In Bezug auf Geräte wie Mobiltelefone sagte Seine Heiligkeit, dass die Technologie an sich wunderbar ist, aber es hängt davon ab, wie die Menschen sie nutzen. Er beobachtete, dass Führungskräfte dazu neigen, die Gemeinschaften, aus denen sie kommen, zu reflektieren. Da sich die Bildung heute eher auf die materielle Entwicklung konzentriert, ist es nicht verwunderlich, wenn das die Motivation für zeitgenössische Führungskräfte ist. Er schlug vor, dass es eine ganze Generation dauern kann, die Denkweise einer Gemeinschaft zu ändern.

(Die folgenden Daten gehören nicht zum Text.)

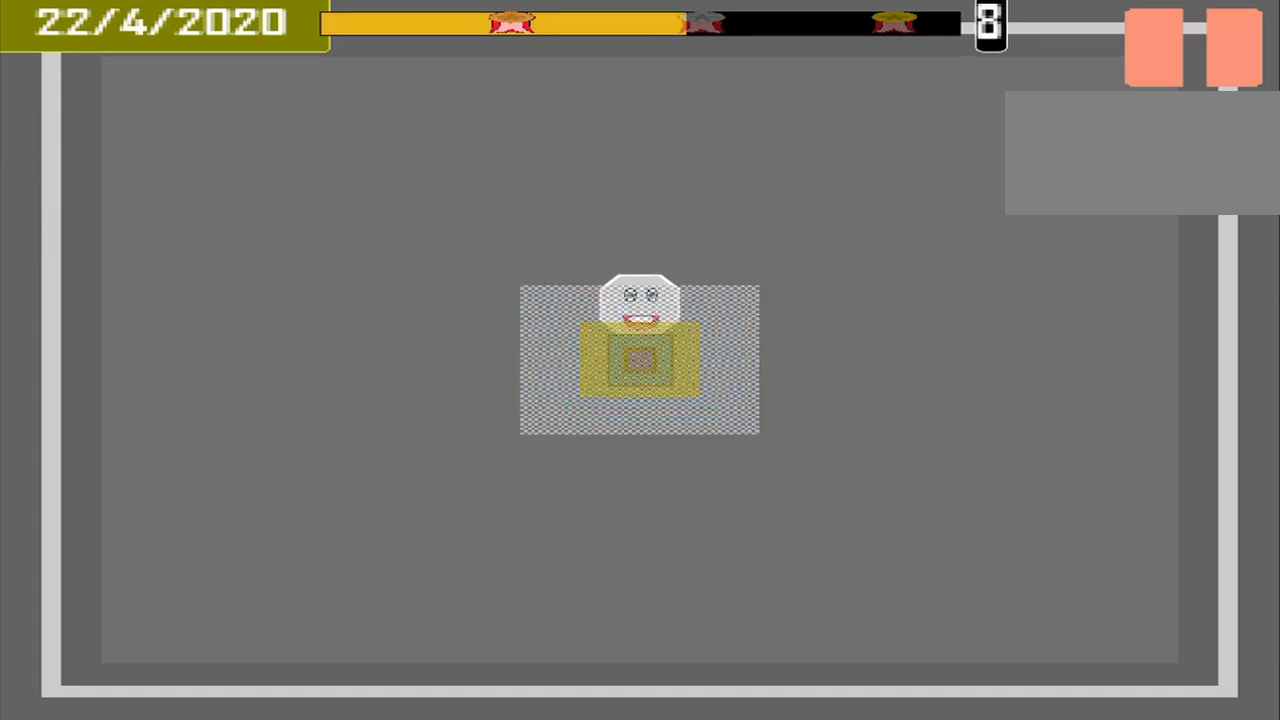
{"buttons": [], "events": [[125, "CROSS", "up"]]}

"Wir sind soziale Wesen - die Gefahr treibt uns auseinander, aber Mitgefühl bringt uns zusammen. Es ist so eine Schande, dass unsere wunderbare menschliche Intelligenz für die Entwicklung und Vermarktung von Waffen verschwendet wird, die nur zur Zerstörung eingesetzt werden können."
Seine Heiligkeit erwähnte seine Bewunderung für Jacinda Ardern und ihren geschickten Umgang mit der Situation nach dem jüngsten Angriff in Neuseeland. Er schätzte ihre Haltung der Gewaltlosigkeit und des gegenseitigen Respekts, von der jeder lernen kann.
Im Hinblick auf seine eigene Reinkarnation schlug Seine Heiligkeit vor, dass sich die politische Situation in China verändert haben wird, wenn er noch 10-15 Jahre lebt. Wenn er hingegen im nächsten Jahr stirbt, könnte die chinesische Regierung ihren eigenen Kandidaten als Nachfolger anerkennen. Er würdigte den Wunsch des 1. Dalai Lama, dort geboren zu werden, wo er dazu beitragen konnte, das Leiden anderer zu lindern.
Morgen findet der offizielle Start des Programms Soziales, Emotionales und Ethisches Lernen statt.